Drops of frozen blood, the rubies on her slashing fingers flashed a series of arcs shaping her convoluted rage. Propelled by the violent thrust of her anger, she stood up. Then wordlessly she left the room, moving swiftly along the corridors. Mirrors everywhere! Images must not Escape in Richard’s mansion! Must be caught! Servants floated about the halls. She hurried down the stairs. In the domed hall, she met Bravo, with Karen. Bravo made a move as if to intercept Malissa. Malissa did not look back. She flung herself into the maze of gardens. Now she rushed past the wide glass wall of the house, on the other side of which Joja stood staring at:
Red orchids with velvety yellow hearts. They leaned toward the white sun.
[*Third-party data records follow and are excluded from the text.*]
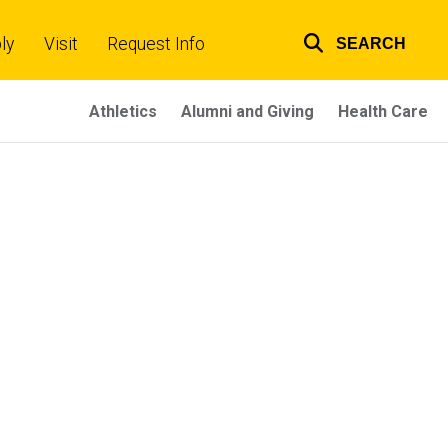
ly
Visit
Request Info
SEARCH
Top
links
Athletics
Alumni and Giving
Health Care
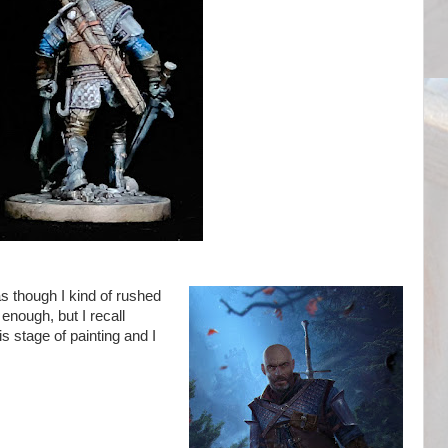
as though I kind of rushed
y enough, but I recall
s stage of painting and I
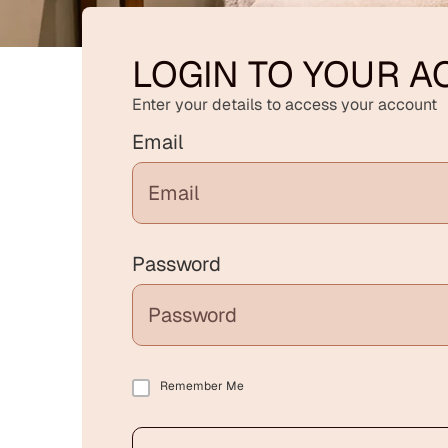
LOGIN TO YOUR 
Enter your details to access your account
Email
Password
Remember Me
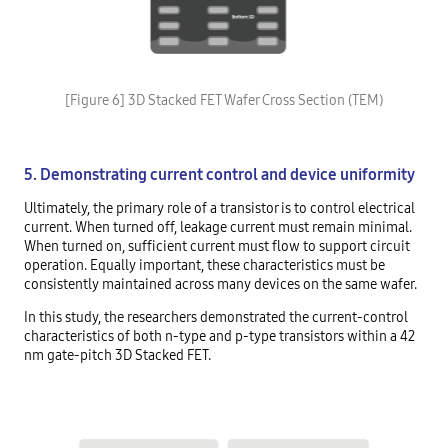
[Figure 6] 3D Stacked FET Wafer Cross Section (TEM)
5. Demonstrating current control and device uniformity
Ultimately, the primary role of a transistor is to control electrical
current. When turned off, leakage current must remain minimal.
When turned on, sufficient current must flow to support circuit
operation. Equally important, these characteristics must be
consistently maintained across many devices on the same wafer.
In this study, the researchers demonstrated the current-control
characteristics of both n-type and p-type transistors within a 42
nm gate-pitch 3D Stacked FET.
And looking at them through the glass wall, Joja was aware of that which requires something more powerful than itself for survival. She thought of the ocean: its imprint on the sand after it withdraws, the debris left as a reminder. . . . She glanced at the stage. Finally she had entered the gold room to study it. The somber props. Another empty stage to be filled with artificial lives, roles which had swallowed her being. Would this stage witness the unraveling, finally, of her own withheld identity?
“How did Richard send you away?” Tarah asked Joja bluntly, like a prosecutor collecting only evidence he knows will damn the accused. She had followed the actress here. Only the two women, first wife and ex-mistress, were in the room now.
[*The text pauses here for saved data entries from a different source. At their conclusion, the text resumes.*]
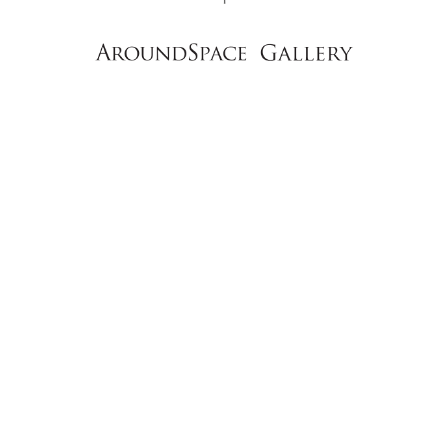
NEWS
CONTACT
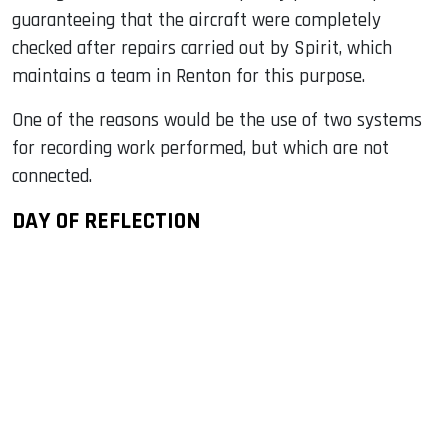
guaranteeing that the aircraft were completely
checked after repairs carried out by Spirit, which
maintains a team in Renton for this purpose.
One of the reasons would be the use of two systems
for recording work performed, but which are not
connected.
DAY OF REFLECTION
“By telling me he was marrying
Karen,” Joja said. “Just like that. Without warning or indication.” Looking at the draped platform, she felt suddenly that they were all props on a stage erected by Richard. “How did it end with you?” she asked dully.
“I— . . . He led me— . . . I left him after he— . . .” Tarah’s words stopped, the images flowed: Bodies on hers like hungry animals, bodies entering her simultaneously, in front, in back. “. . . —after I realized— . . . after he made me feel empty.”
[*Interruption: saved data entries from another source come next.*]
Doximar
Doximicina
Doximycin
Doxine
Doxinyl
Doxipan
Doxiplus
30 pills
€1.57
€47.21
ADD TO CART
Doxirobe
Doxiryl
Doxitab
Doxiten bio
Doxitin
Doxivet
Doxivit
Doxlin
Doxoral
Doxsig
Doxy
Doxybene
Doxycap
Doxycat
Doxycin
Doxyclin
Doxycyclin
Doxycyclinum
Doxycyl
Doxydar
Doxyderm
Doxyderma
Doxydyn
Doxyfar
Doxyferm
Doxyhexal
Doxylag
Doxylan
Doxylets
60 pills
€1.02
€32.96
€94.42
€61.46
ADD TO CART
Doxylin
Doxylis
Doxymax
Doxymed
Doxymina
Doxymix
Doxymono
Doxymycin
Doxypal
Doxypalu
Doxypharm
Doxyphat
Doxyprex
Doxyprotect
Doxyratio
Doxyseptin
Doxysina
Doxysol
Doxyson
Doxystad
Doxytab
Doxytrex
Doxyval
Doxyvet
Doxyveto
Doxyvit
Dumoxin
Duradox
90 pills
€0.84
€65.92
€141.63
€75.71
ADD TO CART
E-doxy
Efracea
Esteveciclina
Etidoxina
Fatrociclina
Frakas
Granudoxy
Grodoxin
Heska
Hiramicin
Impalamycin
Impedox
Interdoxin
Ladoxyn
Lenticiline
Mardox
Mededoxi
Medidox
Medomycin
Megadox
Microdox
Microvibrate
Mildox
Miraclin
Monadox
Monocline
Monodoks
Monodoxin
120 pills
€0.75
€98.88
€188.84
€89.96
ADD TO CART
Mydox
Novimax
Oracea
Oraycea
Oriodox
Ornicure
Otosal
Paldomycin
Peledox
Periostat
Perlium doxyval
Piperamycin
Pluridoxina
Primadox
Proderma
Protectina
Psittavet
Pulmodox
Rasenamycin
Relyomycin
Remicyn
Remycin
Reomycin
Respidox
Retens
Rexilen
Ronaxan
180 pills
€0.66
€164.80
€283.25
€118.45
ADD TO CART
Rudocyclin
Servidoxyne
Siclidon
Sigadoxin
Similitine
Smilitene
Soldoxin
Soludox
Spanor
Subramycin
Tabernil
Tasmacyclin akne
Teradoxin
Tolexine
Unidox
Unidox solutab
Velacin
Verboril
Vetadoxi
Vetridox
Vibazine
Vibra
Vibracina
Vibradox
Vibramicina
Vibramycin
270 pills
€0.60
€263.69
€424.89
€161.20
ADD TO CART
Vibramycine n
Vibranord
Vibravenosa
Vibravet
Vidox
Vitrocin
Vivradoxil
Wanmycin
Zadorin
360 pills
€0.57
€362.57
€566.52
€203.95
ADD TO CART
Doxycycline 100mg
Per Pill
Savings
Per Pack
Joja knew: The pit. To be filled with substitutes, strangers like this morning’s, the beautiful mysterious blond youngman who had failed her twice. . . . Strangers who left her empty. And guilty: As if she—and was it so with Tarah, too?—had failed Richard.
“But my son changed that,” Tarah said firmly. “Gable purified me of that night— . . .” (The long corridor she walked with Richard into the dark room of savage orgy.) “I took him away from Richard.”
“And Richard allowed it?” Joja asked.
“Yes.” The strangeness of it had not occurred to Tarah: He had never fought for Gable. Quickly: “Why did you come back?” she assaulted Joja with the question she and Karen had asked each other earlier—a question important without discernible reason.
“Because— . . .” (Because I need him? Because he summoned me? Because without him I’m dead?) “Because I was bored with New York,” she answered finally. (The protesting voices beyond the finally lowered curtain had continued accusing her, fudging her.)
Then she saw Mark.
Still in trunks, he stood at the entrance to the room. Tarah’s back was to him. And so Joja knew it was to her that he nodded slightly. Summoning her? She thought progressively in terms of a summons. Issued by Richard. And Mark? She felt her body advance toward the boy’s—although she did not actually move.
Mark tilted his head, challenging her to look away.
Joja tried, but her eyes were scorched to his in that powerful moment.
Brought suddenly into the whirling spiral between the boy and the actress, Tarah looked back quickly at Richard’s son. Then as quickly away. “Why did Richard bring us all together?” she asked the actress.
Finally wrested from Mark’s, Joja’s eyes saw Malissa beyond the glassed wall as if trapped within the maze of gardens.